Del Debbio e Trentin accendono la scintilla, firmano il contro-break e ribaltano l’inerzia. I biancorossi di coach Olivieri alzano il ritmo, corrono, difendono forte e attaccano con lucidità. È un basket aggressivo, Run & Gun, quasi sfacciato, costringendo Cecina a ripiegare nella propria metà campo
Nel secondo quarto i padroni di casa provano a ricucire. Bruni dalla lunetta mette la testa avanti e per un attimo sembra che l’onda stia cambiando direzione. Ma è quando serve carattere che il BCL da il meglio, Trentin e Drocker rispondono sulla sirena: è un colpo dritto al cuore, che spenge la luce in casa della Verodoll Tuscopharm Cecina
La ripresa è un manifesto di forza. In appena due minuti il BCL scatena una tempesta: Drocker, Trentin, Pichi, ancora Trentin, poi Dubois. 14 punti in 120 secondi, il tabellone dice 33-49. È il momento in cui la partita sembra ormai aver preso una strada chiara, mancano ancora 15 minuti al termine, un’eternità, ma la direzione è presa.

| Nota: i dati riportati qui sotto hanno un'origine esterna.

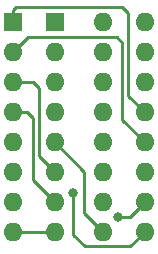
<source format=gbr>
G04 #@! TF.GenerationSoftware,KiCad,Pcbnew,(5.1.4)-1*
G04 #@! TF.CreationDate,2021-07-19T20:27:01-04:00*
G04 #@! TF.ProjectId,9301_to_74ls42,39333031-5f74-46f5-9f37-346c7334322e,rev?*
G04 #@! TF.SameCoordinates,Original*
G04 #@! TF.FileFunction,Copper,L2,Bot*
G04 #@! TF.FilePolarity,Positive*
%FSLAX46Y46*%
G04 Gerber Fmt 4.6, Leading zero omitted, Abs format (unit mm)*
G04 Created by KiCad (PCBNEW (5.1.4)-1) date 2021-07-19 20:27:01*
%MOMM*%
%LPD*%
G04 APERTURE LIST*
%ADD10O,1.600000X1.600000*%
%ADD11R,1.600000X1.600000*%
%ADD12C,0.800000*%
%ADD13C,0.250000*%
G04 APERTURE END LIST*
D10*
X143870000Y-47500000D03*
X136250000Y-65280000D03*
X143870000Y-50040000D03*
X136250000Y-62740000D03*
X143870000Y-52580000D03*
X136250000Y-60200000D03*
X143870000Y-55120000D03*
X136250000Y-57660000D03*
X143870000Y-57660000D03*
X136250000Y-55120000D03*
X143870000Y-60200000D03*
X136250000Y-52580000D03*
X143870000Y-62740000D03*
X136250000Y-50040000D03*
X143870000Y-65280000D03*
D11*
X136250000Y-47500000D03*
D10*
X147370000Y-47500000D03*
X139750000Y-65280000D03*
X147370000Y-50040000D03*
X139750000Y-62740000D03*
X147370000Y-52580000D03*
X139750000Y-60200000D03*
X147370000Y-55120000D03*
X139750000Y-57660000D03*
X147370000Y-57660000D03*
X139750000Y-55120000D03*
X147370000Y-60200000D03*
X139750000Y-52580000D03*
X147370000Y-62740000D03*
X139750000Y-50040000D03*
X147370000Y-65280000D03*
D11*
X139750000Y-47500000D03*
D12*
X145150000Y-64000000D03*
X141300000Y-61950000D03*
D13*
X137381370Y-65280000D02*
X139750000Y-65280000D01*
X136250000Y-65280000D02*
X137381370Y-65280000D01*
X146110000Y-64000000D02*
X147370000Y-62740000D01*
X145150000Y-64000000D02*
X146110000Y-64000000D01*
X141300000Y-61950000D02*
X141300000Y-65500000D01*
X141300000Y-65500000D02*
X142300000Y-66500000D01*
X146150000Y-66500000D02*
X147370000Y-65280000D01*
X142300000Y-66500000D02*
X146150000Y-66500000D01*
X139750000Y-62740000D02*
X137900000Y-60890000D01*
X137900000Y-60890000D02*
X137900000Y-55800000D01*
X137900000Y-55638630D02*
X137900000Y-55800000D01*
X137381370Y-55120000D02*
X137900000Y-55638630D01*
X136250000Y-55120000D02*
X137381370Y-55120000D01*
X139750000Y-60200000D02*
X138400000Y-58850000D01*
X138400000Y-58850000D02*
X138400000Y-53050000D01*
X137930000Y-52580000D02*
X136250000Y-52580000D01*
X138400000Y-53050000D02*
X137930000Y-52580000D01*
X147370000Y-57660000D02*
X145500000Y-55790000D01*
X145500000Y-55790000D02*
X145500000Y-49250000D01*
X145500000Y-49250000D02*
X145000000Y-48750000D01*
X137540000Y-48750000D02*
X136250000Y-50040000D01*
X145000000Y-48750000D02*
X137540000Y-48750000D01*
X139750000Y-57660000D02*
X142250000Y-60160000D01*
X142250000Y-63660000D02*
X143870000Y-65280000D01*
X142250000Y-60160000D02*
X142250000Y-63660000D01*
X136250000Y-46450000D02*
X136250000Y-47500000D01*
X136450000Y-46250000D02*
X136250000Y-46450000D01*
X145500000Y-46250000D02*
X136450000Y-46250000D01*
X146000000Y-46750000D02*
X145500000Y-46250000D01*
X146000000Y-53750000D02*
X146000000Y-46750000D01*
X147370000Y-55120000D02*
X146000000Y-53750000D01*
M02*

</source>
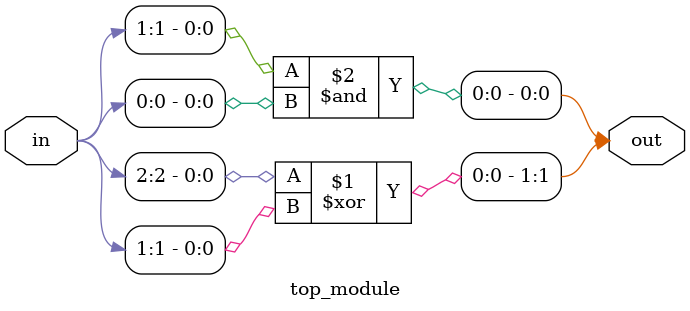
<source format=sv>
module top_module (
  input [2:0] in,
  output [1:0] out
);

  assign out[1] = in[2] ^ in[1]; // out[1] is the XOR of in[2] and in[1]
  assign out[0] = in[1] & in[0]; // out[0] is the AND of in[1] and in[0]

endmodule

</source>
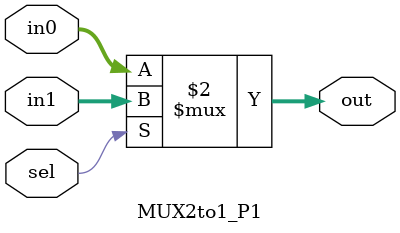
<source format=v>
module MUX2to1_P1
    #(parameter Width = 32)
(
    input  [Width-1:0] in0, in1,
    input              sel,
    output [Width-1:0] out
);
    assign out = (sel == 1'b0) ? in0 : in1;
endmodule
</source>
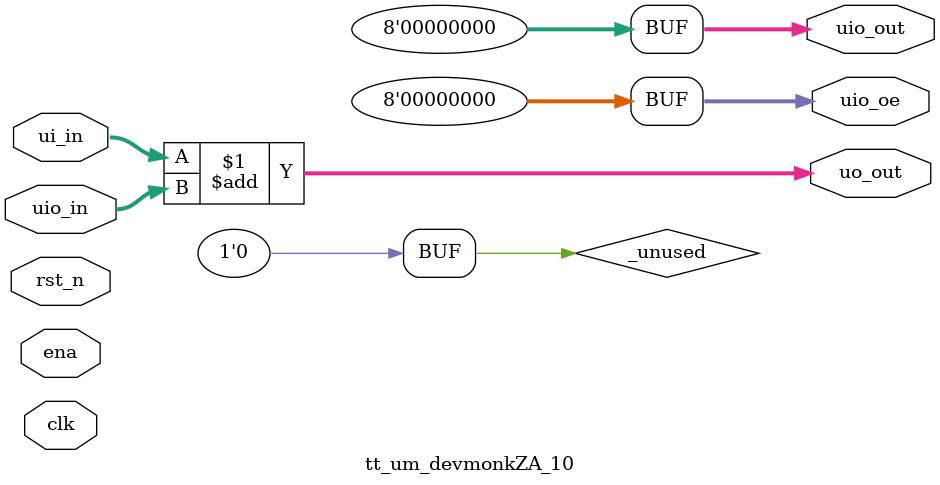
<source format=v>
/*
 * Copyright (c) 2024 Your Name
 * SPDX-License-Identifier: Apache-2.0
 */

`default_nettype none

module tt_um_devmonkZA_10 (
    input  wire [7:0] ui_in,    // Dedicated inputs
    output wire [7:0] uo_out,   // Dedicated outputs
    input  wire [7:0] uio_in,   // IOs: Input path
    output wire [7:0] uio_out,  // IOs: Output path
    output wire [7:0] uio_oe,   // IOs: Enable path (active high: 0=input, 1=output)
    input  wire       ena,      // always 1 when the design is powered, so you can ignore it
    input  wire       clk,      // clock
    input  wire       rst_n     // reset_n - low to reset
);

  // All output pins must be assigned. If not used, assign to 0.
  assign uo_out  = ui_in + uio_in;  // Example: ou_out is the sum of ui_in and uio_in
  assign uio_out = 0;
  assign uio_oe  = 0;

  // List all unused inputs to prevent warnings
  wire _unused = &{ena, clk, rst_n, 1'b0};

endmodule

</source>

L’ultima parte è battaglia. Il gioco si fa duro, spezzettato dai fischi arbitrali. Si lotta su ogni pallone, ogni rimbalzo diventa una questione di vita o di morte. Ma il BCL non perde compattezza, malgrado qualche mano di troppo addosso: resta solido, senza scomporsi.
Il 65-73 finale racconta una vittoria netta, costruita con qualità tecnica e personalità. Quattro uomini in doppia cifra, un Pierini ritrovato con 8 punti e 6 rimbalzi. Ma oltre i numeri, resta la sensazione di una squadra che ha mandato un messaggio forte: quando gioca così, con questo ritmo e questa intensità, può guardare chiunque negli occhi.